*** Supplied material Section Begins ***
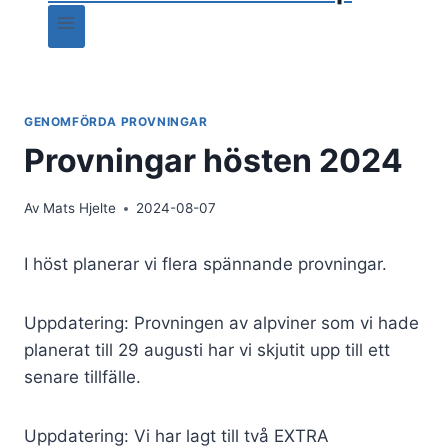
GENOMFÖRDA PROVNINGAR
Provningar hösten 2024
Av
Mats Hjelte
2024-08-07
I höst planerar vi flera spännande provningar.
Uppdatering: Provningen av alpviner som vi hade
planerat till 29 augusti har vi skjutit upp till ett
senare tillfälle.
Uppdatering: Vi har lagt till två EXTRA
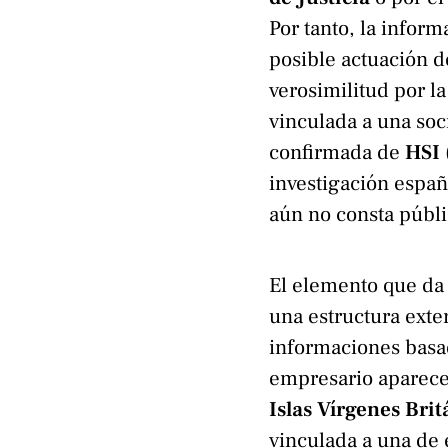
Por tanto, la infor
posible actuación 
verosimilitud por l
vinculada a una soc
confirmada de
HSI
investigación espa
aún no consta públ
El elemento que da c
una estructura exte
informaciones basad
empresario aparece
Islas Vírgenes Brit
vinculada a una de 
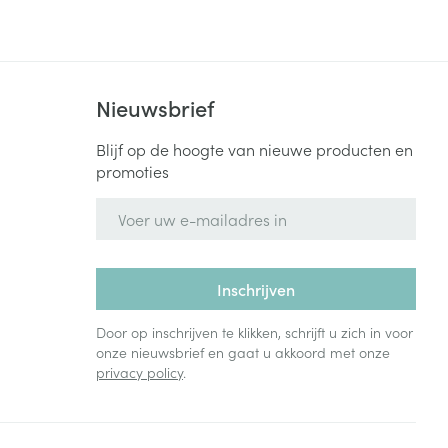
Bed
ng zon
Doorliggen - decubitis
Toon meer
ie
Urinewegen
Nieuwsbrief
id, spanning
Stoppen met roken
Blijf op de hoogte van nieuwe producten en
promoties
 en intieme
Gezichtsreiniging -
ontschminken
n Orthopedie
Instrumenten
E-mail adres
sche
n anticonceptie
Reinigingsmelk, - crème, -
Anti tumor middelen
olie en gel
jn
Inschrijven
Tonic - lotion
zorging
Anesthesie
Micellair water
Door op inschrijven te klikken, schrijft u zich in voor
onze nieuwsbrief en gaat u akkoord met onze
Specifiek voor de ogen
privacy policy
.
t
ie
Diverse geneesmiddelen
Toon meer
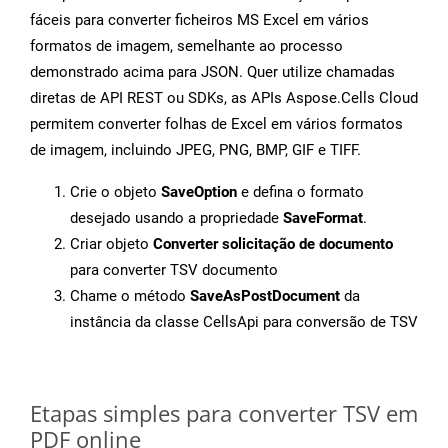
fáceis para converter ficheiros MS Excel em vários
formatos de imagem, semelhante ao processo
demonstrado acima para JSON. Quer utilize chamadas
diretas de API REST ou SDKs, as APIs Aspose.Cells Cloud
permitem converter folhas de Excel em vários formatos
de imagem, incluindo JPEG, PNG, BMP, GIF e TIFF.
Crie o objeto
SaveOption
e defina o formato
desejado usando a propriedade
SaveFormat
.
Criar objeto
Converter solicitação de documento
para converter TSV documento
Chame o método
SaveAsPostDocument
da
instância da classe CellsApi para conversão de TSV
Etapas simples para converter TSV em
PDF online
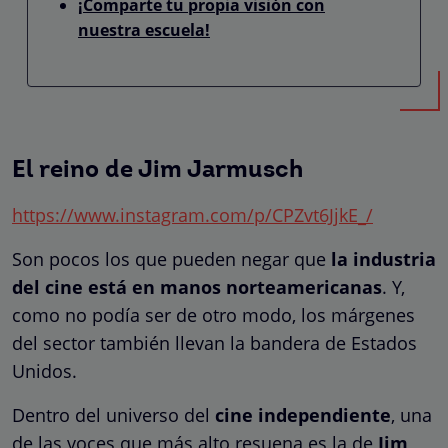
¡Comparte tu propia visión con
nuestra escuela!
El reino de Jim Jarmusch
https://www.instagram.com/p/CPZvt6JjkE_/
Son pocos los que pueden negar que
la industria
del cine está en manos norteamericanas
. Y,
como no podía ser de otro modo, los márgenes
del sector también llevan la bandera de Estados
Unidos.
Dentro del universo del
cine independiente
, una
de las voces que más alto resuena es la de
Jim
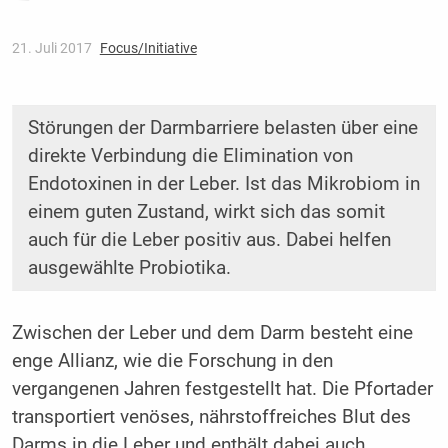
21. Juli 2017
Focus/Initiative
Störungen der Darmbarriere belasten über eine
direkte Verbindung die Elimination von
Endotoxinen in der Leber. Ist das Mikrobiom in
einem guten Zustand, wirkt sich das somit
auch für die Leber positiv aus. Dabei helfen
ausgewählte Probiotika.
Zwischen der Leber und dem Darm besteht eine
enge Allianz, wie die Forschung in den
vergangenen Jahren festgestellt hat. Die Pfortader
transportiert venöses, nährstoffreiches Blut des
Darms in die Leber und enthält dabei auch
*** Supplied material Section Ends ***
Description of the task: Extract all the entries word for word; omit any pictures.

Solution for this task:
GENOMFÖRDA PROVNINGAR
Provningar hösten 2024
Av
Mats Hjelte
2024-08-07
I höst planerar vi flera spännande provningar.
Uppdatering: Provningen av alpviner som vi hade
planerat till 29 augusti har vi skjutit upp till ett
senare tillfälle.
Uppdatering: Vi har lagt till två EXTRA
Por tanto, la infor
posible actuación 
verosimilitud por l
vinculada a una soc
confirmada de
HSI
investigación espa
aún no consta públ
El elemento que da c
una estructura exte
informaciones basad
empresario aparece
Islas Vírgenes Brit
vinculada a una de 
Bed
ng zon
Doorliggen - decubitis
Toon meer
ie
Urinewegen
Nieuwsbrief
id, spanning
Stoppen met roken
Blijf op de hoogte van nieuwe producten en
promoties
 en intieme
Gezichtsreiniging -
ontschminken
n Orthopedie
Instrumenten
E-mail adres
sche
n anticonceptie
Reinigingsmelk, - crème, -
Anti tumor middelen
olie en gel
jn
Inschrijven
Tonic - lotion
zorging
Anesthesie
Micellair water
Door op inschrijven te klikken, schrijft u zich in voor
onze nieuwsbrief en gaat u akkoord met onze
Specifiek voor de ogen
privacy policy
.
t
ie
Diverse geneesmiddelen
Toon meer
fáceis para converter ficheiros MS Excel em vários
formatos de imagem, semelhante ao processo
demonstrado acima para JSON. Quer utilize chamadas
diretas de API REST ou SDKs, as APIs Aspose.Cells Cloud
permitem converter folhas de Excel em vários formatos
de imagem, incluindo JPEG, PNG, BMP, GIF e TIFF.
Crie o objeto
SaveOption
e defina o formato
desejado usando a propriedade
SaveFormat
.
Criar objeto
Converter solicitação de documento
para converter TSV documento
Chame o método
SaveAsPostDocument
da
instância da classe CellsApi para conversão de TSV
Etapas simples para converter TSV em
PDF online
¡Comparte tu propia visión con
nuestra escuela!
El reino de Jim Jarmusch
https://www.instagram.com/p/CPZvt6JjkE_/
Son pocos los que pueden negar que
la industria
del cine está en manos norteamericanas
. Y,
como no podía ser de otro modo, los márgenes
del sector también llevan la bandera de Estados
Unidos.
Dentro del universo del
cine independiente
, una
de las voces que más alto resuena es la de
Jim
21. Juli 2017
Focus/Initiative
Störungen der Darmbarriere belasten über eine
direkte Verbindung die Elimination von
Endotoxinen in der Leber. Ist das Mikrobiom in
einem guten Zustand, wirkt sich das somit
auch für die Leber positiv aus. Dabei helfen
ausgewählte Probiotika.
Zwischen der Leber und dem Darm besteht eine
enge Allianz, wie die Forschung in den
vergangenen Jahren festgestellt hat. Die Pfortader
transportiert venöses, nährstoffreiches Blut des
Darms in die Leber und enthält dabei auch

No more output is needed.